> **Human pose keypoint data**:
>>>
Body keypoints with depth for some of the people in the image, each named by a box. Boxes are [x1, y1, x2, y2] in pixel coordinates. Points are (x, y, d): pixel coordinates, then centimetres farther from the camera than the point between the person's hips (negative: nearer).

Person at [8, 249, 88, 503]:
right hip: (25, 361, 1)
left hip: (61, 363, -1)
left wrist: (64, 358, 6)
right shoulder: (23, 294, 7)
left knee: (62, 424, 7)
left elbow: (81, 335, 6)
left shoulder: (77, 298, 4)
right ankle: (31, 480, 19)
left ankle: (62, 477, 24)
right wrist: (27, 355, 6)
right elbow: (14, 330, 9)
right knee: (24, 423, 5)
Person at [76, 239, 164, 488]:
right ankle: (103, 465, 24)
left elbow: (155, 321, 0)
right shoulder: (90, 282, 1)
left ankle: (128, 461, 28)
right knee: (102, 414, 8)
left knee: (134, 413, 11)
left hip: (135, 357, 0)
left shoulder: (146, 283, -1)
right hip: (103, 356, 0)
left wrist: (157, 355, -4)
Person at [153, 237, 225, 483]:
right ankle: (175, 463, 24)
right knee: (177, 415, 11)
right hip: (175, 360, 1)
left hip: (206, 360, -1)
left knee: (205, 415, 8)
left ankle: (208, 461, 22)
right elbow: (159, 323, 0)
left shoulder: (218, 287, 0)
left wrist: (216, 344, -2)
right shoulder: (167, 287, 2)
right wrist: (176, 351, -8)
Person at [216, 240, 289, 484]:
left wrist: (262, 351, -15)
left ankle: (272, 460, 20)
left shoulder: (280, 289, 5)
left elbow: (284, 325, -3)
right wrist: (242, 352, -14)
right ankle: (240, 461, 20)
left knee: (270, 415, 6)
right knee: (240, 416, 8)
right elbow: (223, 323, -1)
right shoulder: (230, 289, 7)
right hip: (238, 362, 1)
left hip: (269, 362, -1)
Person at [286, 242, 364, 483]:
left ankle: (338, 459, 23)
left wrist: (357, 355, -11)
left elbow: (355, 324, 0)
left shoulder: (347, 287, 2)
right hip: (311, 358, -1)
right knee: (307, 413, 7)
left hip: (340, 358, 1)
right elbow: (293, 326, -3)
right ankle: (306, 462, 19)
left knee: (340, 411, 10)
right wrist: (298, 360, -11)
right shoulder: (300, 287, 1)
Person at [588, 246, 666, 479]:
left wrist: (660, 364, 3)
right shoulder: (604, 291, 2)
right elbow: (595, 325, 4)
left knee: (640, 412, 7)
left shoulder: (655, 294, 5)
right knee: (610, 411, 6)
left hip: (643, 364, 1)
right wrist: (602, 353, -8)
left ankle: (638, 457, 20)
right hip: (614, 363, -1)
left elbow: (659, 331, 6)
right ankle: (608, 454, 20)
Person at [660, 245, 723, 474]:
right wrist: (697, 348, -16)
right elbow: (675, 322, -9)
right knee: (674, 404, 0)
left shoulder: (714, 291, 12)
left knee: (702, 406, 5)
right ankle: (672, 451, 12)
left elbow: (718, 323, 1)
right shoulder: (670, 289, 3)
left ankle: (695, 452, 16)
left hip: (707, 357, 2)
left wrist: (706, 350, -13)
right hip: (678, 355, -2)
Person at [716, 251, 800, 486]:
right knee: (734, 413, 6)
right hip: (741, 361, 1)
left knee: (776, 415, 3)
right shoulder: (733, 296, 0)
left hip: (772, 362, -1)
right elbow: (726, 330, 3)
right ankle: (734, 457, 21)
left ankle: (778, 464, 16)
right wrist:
<<<
Quote the lines of the data above verbatim, starting with the line containing "left hip: (206, 360, -1)" and continuing through the line containing "left elbow: (355, 324, 0)".

> **Task response**:
left hip: (206, 360, -1)
left knee: (205, 415, 8)
left ankle: (208, 461, 22)
right elbow: (159, 323, 0)
left shoulder: (218, 287, 0)
left wrist: (216, 344, -2)
right shoulder: (167, 287, 2)
right wrist: (176, 351, -8)
Person at [216, 240, 289, 484]:
left wrist: (262, 351, -15)
left ankle: (272, 460, 20)
left shoulder: (280, 289, 5)
left elbow: (284, 325, -3)
right wrist: (242, 352, -14)
right ankle: (240, 461, 20)
left knee: (270, 415, 6)
right knee: (240, 416, 8)
right elbow: (223, 323, -1)
right shoulder: (230, 289, 7)
right hip: (238, 362, 1)
left hip: (269, 362, -1)
Person at [286, 242, 364, 483]:
left ankle: (338, 459, 23)
left wrist: (357, 355, -11)
left elbow: (355, 324, 0)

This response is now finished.